- [EXTRACT]
================================

Muti and his CSO forces put across the heaven-storming drama as much as the moments of consolation and spiritual introspection. As is his style, the conductor led a large chorus, 99 strong. Yet balances were meticulous, done with a natural ease that never seemed pedantic, with soloists, chorus, orchestra and organ all emerging with striking clarity.

While the singers chosen for Muti’s CSO choral works in the past have proven more variable than those in his concert operas, the current quartet was faultless. Rosa Feola’s ethereal pure soprano brought just the right degree of expressive poise to her solos, and mezzo Michaela Selinger, tenor Antonio Poli and bass Riccardo Zanellato were on the same high level.

This mass is really the chorus’s show and Duain Wolfe’s singers brought their customary corporate power and tonal refinement as well as an impressive clarity of articulation, which rendered texts irrelevant. Thursday’s performance was dedicated to the memory of Claudio Abbado; led by his podium compatriot, the CSO and Chorus could not have delivered a more impressive and affecting homage to their former principal guest conductor.

================================

- [INFORMATION]
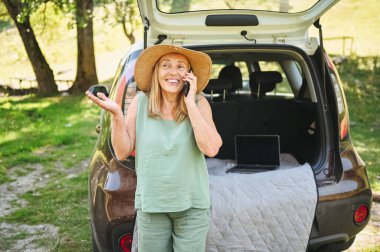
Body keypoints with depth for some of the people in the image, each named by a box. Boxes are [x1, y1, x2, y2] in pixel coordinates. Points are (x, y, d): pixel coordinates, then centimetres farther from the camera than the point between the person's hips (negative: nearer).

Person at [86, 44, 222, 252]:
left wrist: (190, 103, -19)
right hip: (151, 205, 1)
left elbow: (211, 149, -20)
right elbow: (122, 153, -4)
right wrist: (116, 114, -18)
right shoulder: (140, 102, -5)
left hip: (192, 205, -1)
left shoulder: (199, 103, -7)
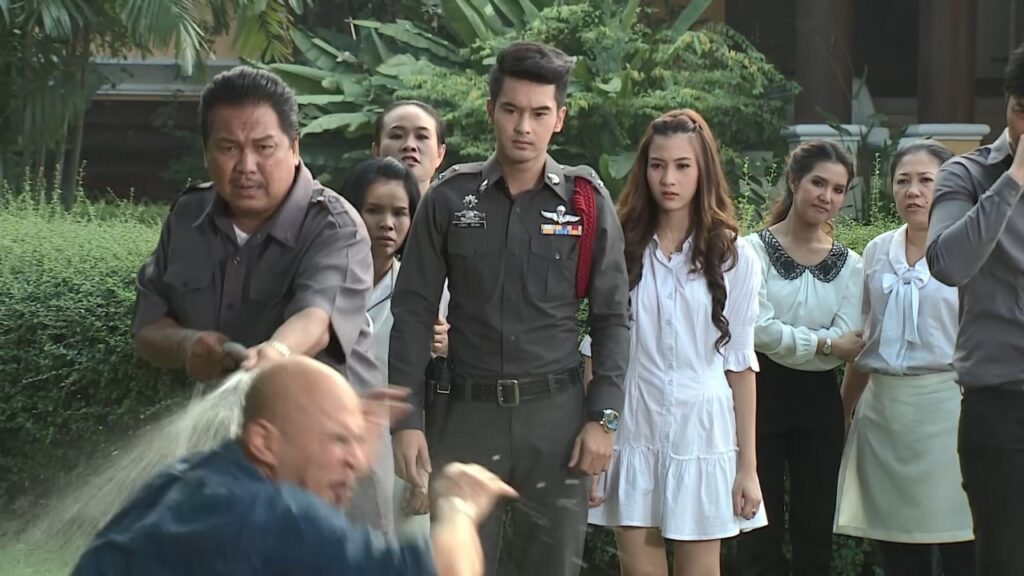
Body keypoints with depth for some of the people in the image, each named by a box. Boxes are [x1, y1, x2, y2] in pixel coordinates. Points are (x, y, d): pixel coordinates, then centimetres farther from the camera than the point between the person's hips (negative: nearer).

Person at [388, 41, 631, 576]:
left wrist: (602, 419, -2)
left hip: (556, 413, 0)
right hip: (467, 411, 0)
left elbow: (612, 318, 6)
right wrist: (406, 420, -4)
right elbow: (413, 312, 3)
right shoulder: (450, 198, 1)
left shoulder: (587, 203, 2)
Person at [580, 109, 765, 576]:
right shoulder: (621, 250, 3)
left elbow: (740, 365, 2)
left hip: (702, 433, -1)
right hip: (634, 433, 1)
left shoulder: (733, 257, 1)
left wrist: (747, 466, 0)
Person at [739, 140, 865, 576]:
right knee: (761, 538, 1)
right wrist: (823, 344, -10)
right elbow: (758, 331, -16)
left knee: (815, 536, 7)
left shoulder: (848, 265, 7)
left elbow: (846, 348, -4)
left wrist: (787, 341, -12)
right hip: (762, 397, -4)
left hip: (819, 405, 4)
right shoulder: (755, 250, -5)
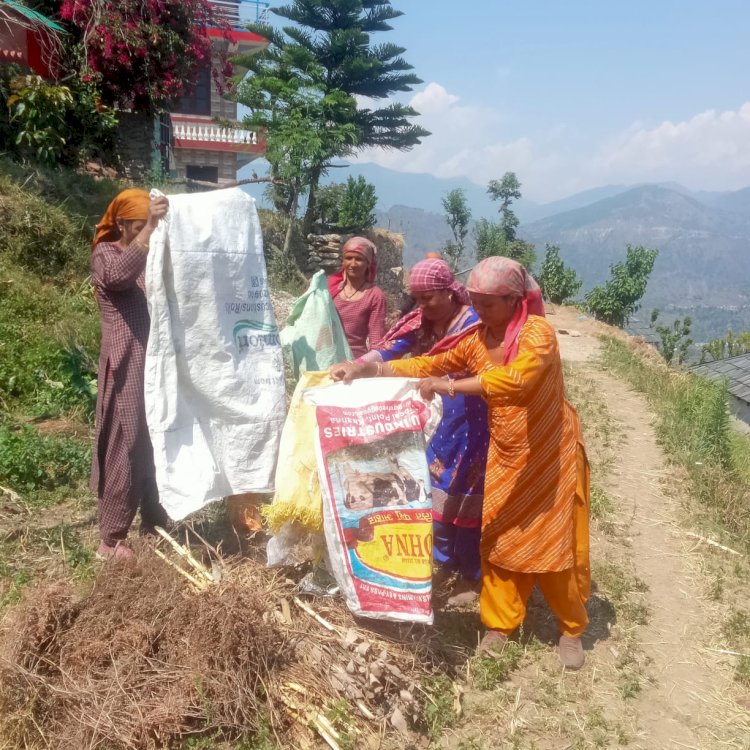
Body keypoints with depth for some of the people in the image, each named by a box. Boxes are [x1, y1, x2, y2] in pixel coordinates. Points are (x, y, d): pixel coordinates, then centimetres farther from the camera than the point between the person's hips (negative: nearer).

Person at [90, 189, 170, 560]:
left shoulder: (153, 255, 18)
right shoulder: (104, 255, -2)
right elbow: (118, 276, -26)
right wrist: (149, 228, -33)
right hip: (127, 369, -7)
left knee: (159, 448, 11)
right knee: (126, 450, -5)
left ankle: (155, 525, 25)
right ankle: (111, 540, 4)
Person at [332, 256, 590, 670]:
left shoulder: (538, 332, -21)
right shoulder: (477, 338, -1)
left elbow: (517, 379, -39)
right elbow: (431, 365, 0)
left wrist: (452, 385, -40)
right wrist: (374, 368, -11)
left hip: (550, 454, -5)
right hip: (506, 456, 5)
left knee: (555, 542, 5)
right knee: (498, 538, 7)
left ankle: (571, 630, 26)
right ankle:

================================

Put this sentence from the concert review into Spanish: "As is his style, the conductor led a large chorus, 99 strong."

Como es su estilo, el director dirigió un coro numeroso, de 99 integrantes.